The Nigerian schoolgirl rescued after two years of being held captive by Boko Haram militants will meet with President Muhammadu Buhari on Thursday amid hopes that she can help shed light on the whereabouts of more than 200 other missing girls.
Soldiers working with a civilian vigilante group rescued the girl, named as Amina Ali Darsha Nkeki, on Tuesday near Damboa in the remote northeast with officials confirming she was one of 219 girls abducted from a secondary school in Chibok.
An army spokesman said she was found with her four-month old baby and a “suspected Boko Haram terrorist” called Mohammed Hayatu, who claimed to be the girl’s husband, was also detained.

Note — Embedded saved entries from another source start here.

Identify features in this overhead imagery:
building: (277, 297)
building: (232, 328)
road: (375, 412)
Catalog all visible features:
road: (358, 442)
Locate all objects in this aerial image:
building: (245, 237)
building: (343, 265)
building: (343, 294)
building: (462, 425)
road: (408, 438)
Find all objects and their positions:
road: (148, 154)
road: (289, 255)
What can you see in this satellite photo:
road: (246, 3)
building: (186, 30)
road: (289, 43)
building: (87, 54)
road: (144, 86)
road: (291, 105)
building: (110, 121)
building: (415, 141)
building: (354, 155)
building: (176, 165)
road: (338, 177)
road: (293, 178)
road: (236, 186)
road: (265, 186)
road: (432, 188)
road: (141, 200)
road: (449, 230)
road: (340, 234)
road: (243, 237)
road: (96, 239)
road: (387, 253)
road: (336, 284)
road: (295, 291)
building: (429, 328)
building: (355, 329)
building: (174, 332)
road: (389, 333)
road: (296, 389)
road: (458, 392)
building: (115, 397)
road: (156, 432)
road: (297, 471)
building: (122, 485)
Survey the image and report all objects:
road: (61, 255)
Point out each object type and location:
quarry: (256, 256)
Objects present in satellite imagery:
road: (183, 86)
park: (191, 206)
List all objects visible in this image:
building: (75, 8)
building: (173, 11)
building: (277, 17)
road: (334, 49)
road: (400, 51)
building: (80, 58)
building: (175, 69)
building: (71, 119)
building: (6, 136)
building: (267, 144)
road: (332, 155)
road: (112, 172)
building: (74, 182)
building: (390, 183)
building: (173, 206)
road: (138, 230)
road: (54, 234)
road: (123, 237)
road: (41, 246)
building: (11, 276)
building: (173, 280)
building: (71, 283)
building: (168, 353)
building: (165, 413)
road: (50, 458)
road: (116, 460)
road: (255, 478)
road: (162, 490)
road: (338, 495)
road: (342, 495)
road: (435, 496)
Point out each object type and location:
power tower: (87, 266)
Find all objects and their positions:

Her mother in an interview last year said Ali’s father had died some months after her daughter was kidnapped with the stress taking a toll on his health.
Presidential spokesman Garba Shehu told the Thomson Reuters Foundation that the girl is currently in Maiduguri, the capital of Borno state, but will be brought to the national capital Abuja to meet Buhari.
Ali was handed over to Borno State Governor, Kashim Shetima, at the Government House in Maiduguri by the Acting General Officer Commanding 7 Division, Brig. Gen. Victor Ezugwu, on Wednesday.
Her rescue should give a boost to Buhari, a former military ruler who made crushing the Boko Haram Islamist insurgency a pillar of his presidential campaign in 2015.
Boko Haram captured 276 girls from a school in Chibok, northeast Nigeria, in April 2014, as part of a seven-year-old insurgency to set up an Islamic state in the north which has killed some 15,000 people and displaced more than 2 million.
Some girls escaped in the melee but parents of the remaining missing girls accused former President Goodluck Jonathan, Nigeria’s then leader, of not doing enough to find their daughters whose disappearance sparked a global campaign #bringbackourgirls.
Jonathan lost office in an election in March 2015.
Ali’s mother, Binta Ali Nkeki, last year spoke of her daughter’s fear of Boko Haram but of her enjoyment of attending school and doing well at her studies.
Her mother told the Murtala Muhammed Foundation, a Nigerian non-profit organisation researching a book on the missing Chibok girls, that she was not sure of the age of Ali, the youngest of her 13 children although only three survived their early years.
“She always sewed her own clothes,” said her mother in the interview released to the Thomson Reuters Foundation by Aisha Oyebode of the Murtala Muhammed Foundation.
Binta said Ali’s father died some months after his daughter was abducted.
“After Amina was kidnapped, only two (of our children) are left alive,” she said, adding that her other son and daughter both live in Lagos.
She said she constantly thought of her lost daughter who had always helped her around the house.
“(My son) said I should take it easy and stop crying,” she told the Foundation. “He reminded me that I am not the only parent who lost a child.”